>>14034571I'm also ~150 IQ, working as a mathematician, and you basically mirror me to the letter. I've had more attempts from people trying to snatch me into their PhD programs than most people get to attend college at all, and I'm getting scouted to be a member of some project at a public Ivy every other month. Despite the fact I was hired into an R1 research lab as an undergraduate student, selected from a literal planet-wide applicant pool, I get walked on by my colleagues who have more experience, broader knowledge, and have been doing math longer that have IQ's as much as 40 points lower than I do.

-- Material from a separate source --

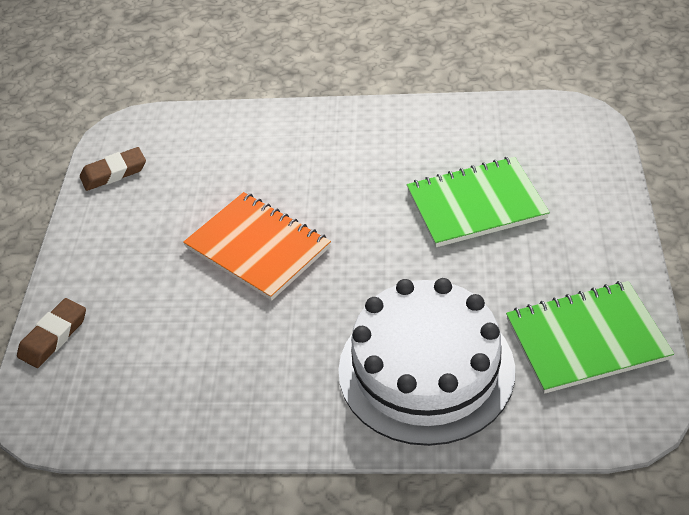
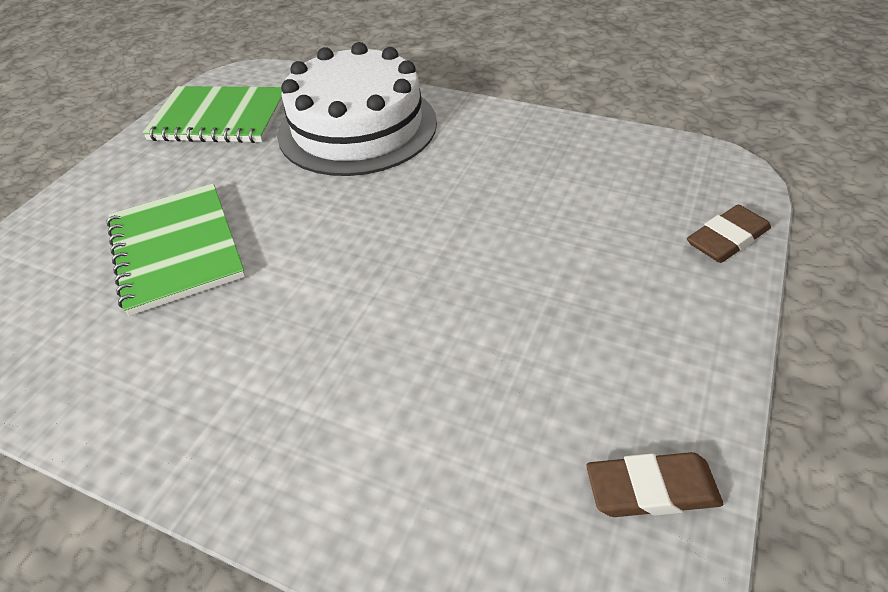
camera: 160 degrees left, 0 degrees up
orange notebook [183,192,331,301] -> none
green notebook [407,157,550,247] -> green notebook turned 60 degrees clockwise [107,183,245,316]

If you do a bit of digging into what IQ test measure and how IQ tests actually work, what you discover is that they are quite prognostic about life outcomes only when a person is below average intelligence, and are basically fucking meaningless beyond some generalities when a person is above average intelligence.
There are so many things that combine into success that a simple IQ score cannot be a meaningful measure of anything other than IQ. We see that successful people generally have high IQ's, but we also see a roughly equal number of people with high IQ's who are not successful in any particular measure, something that members of the IQ Cult are either blissfully unaware of or simply forget to mention when attempting to brainwash you.

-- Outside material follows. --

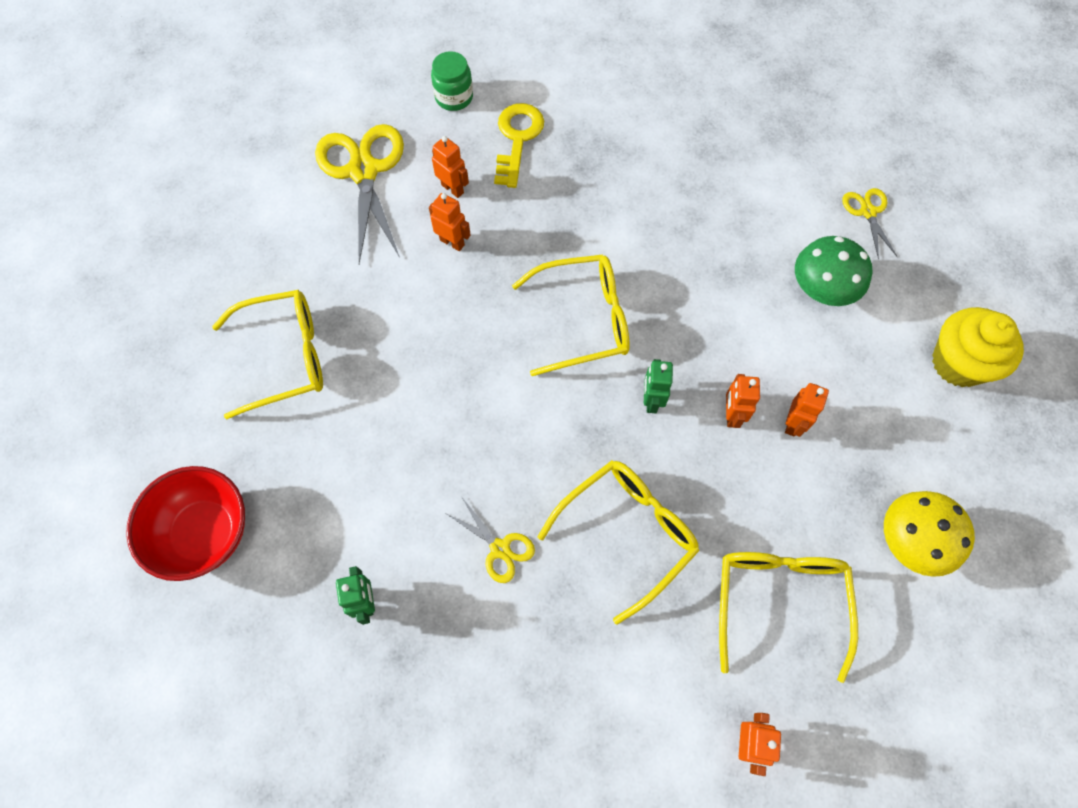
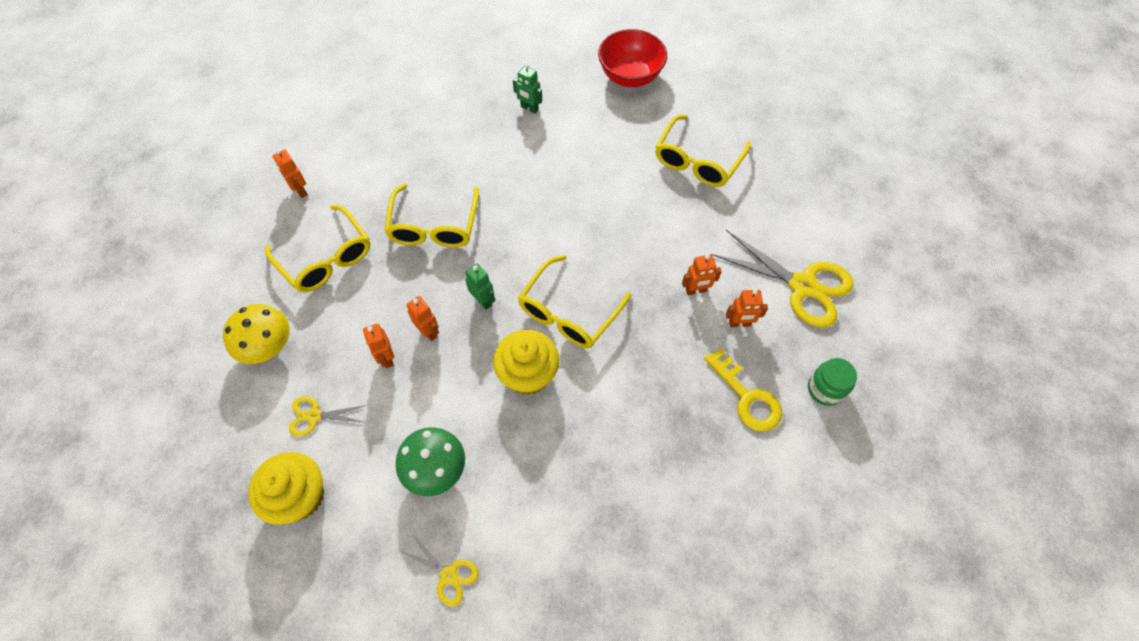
camera: 135 degrees right, 5 degrees down
yellow scissors [447,498,535,583] -> yellow scissors moved to [289,396,366,436]
none -> yellow cupcake [493,330,559,395]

Hell, the only consistent thing we can see about people with high IQ's is that people who are above 160 generally have failed social lives, unless found young and effectively cloistered away from regular society.
Intelligence is multi-surface - each surface itself multi-faceted - and IQ tests probe a single facet of only a handful of those surfaces. They don't describe your potential remotely accurately unless you're below average. Keep building experience and knowledge, and synthesizing everything, as broadly as possible, and stop caring about your IQ.